Text —
--------------------

Epacris calvertiana is a plant of the heath family, Ericaceae and is endemic to New South Wales. It is an erect to diffuse shrub with elliptic to egg-shaped leaves with a sharp-pointed tip and with white, pink or red flowers arranged along the ends of leafy branchlets.

==Description==
Epacris calvertiana is an erect to diffuse shrub that usually grows to a height of 0.2-1.0 m and has woolly-hairy branchlets. The leaves are elliptical to egg-shaped 5.6–14.3 mm long and about 1.3–3 mm wide on a petiole 0.9–1.4 mm long with a tapering tip. The flowers are arranged along leafy branches on peduncles 1–2.5 mm wide, the flowers 3–7 mm in diameter. The five sepals are 6–10 mm long and the petals are joined to form a white tube, 10–16 mm long, sometimes pink or red, and with five lobes 3.8–5.5 mm long on the end. The five stamens and the single style are enclosed in the petal tube.

--------------------

Records provided —
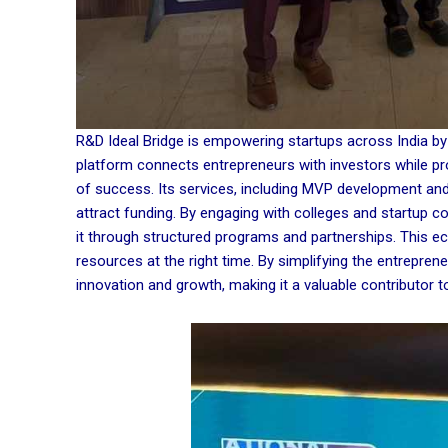
R&D Ideal Bridge is empowering startups across India by 
platform connects entrepreneurs with investors while pr
of success. Its services, including MVP development and 
attract funding. By engaging with colleges and startup c
it through structured programs and partnerships. This e
resources at the right time. By simplifying the entrepren
innovation and growth, making it a valuable contributor t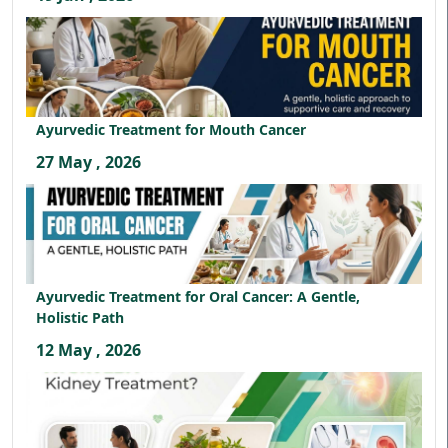
Ayurvedic Treatment for Mouth Cancer
27 May , 2026
Ayurvedic Treatment for Oral Cancer: A Gentle,
Holistic Path
12 May , 2026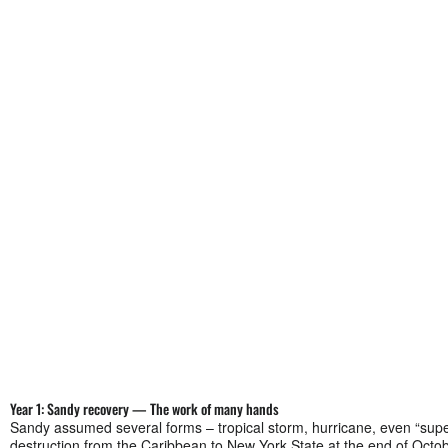
Year 1: Sandy recovery — The work of many hands
Sandy assumed several forms – tropical storm, hurricane, even “super
destruction from the Caribbean to New York State at the end of Octo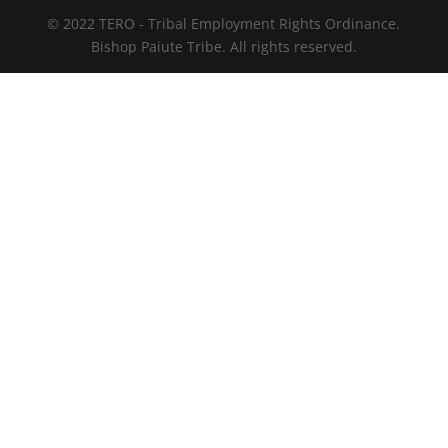
© 2022 TERO - Tribal Employment Rights Ordinance.
Bishop Paiute Tribe. All rights reserved.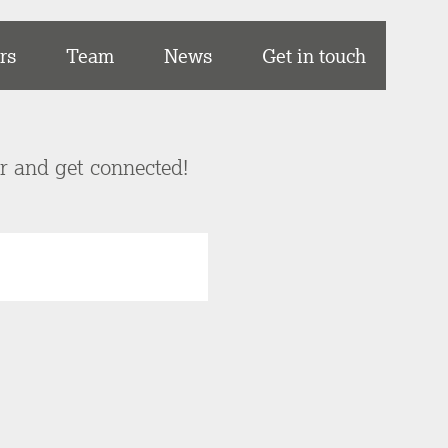
rs
Team
News
Get in touch
er and get connected!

--------------------

Work instructions —
(1) In the Epacris calvertiana text, rewrite the paragraph beginning "Epacris calvertiana is an erect to diffuse shrub that usually grows" as a short bulleted list that keeps its main facts.
(2) Transcribe everything in the Epacris calvertiana text from "Epacris calvertiana is a plant" down to "of leafy branchlets.".

Answers for this exercise —
(1)
- Erect to diffuse shrub, usually 0.2–1.0 m tall, with woolly-hairy branchlets
- Leaves elliptical to egg-shaped, 5.6–14.3 mm long and about 1.3–3 mm wide, with a tapering tip, on a petiole 0.9–1.4 mm long
- Flowers arranged along leafy branches
- Five sepals, 6–10 mm long
- Petals joined into a tube 10–16 mm long, white or sometimes pink or red, with five lobes 3.8–5.5 mm long at the end
- Five stamens and a single style, enclosed in the petal tube

(2)
Epacris calvertiana is a plant of the heath family, Ericaceae and is endemic to New South Wales. It is an erect to diffuse shrub with elliptic to egg-shaped leaves with a sharp-pointed tip and with white, pink or red flowers arranged along the ends of leafy branchlets.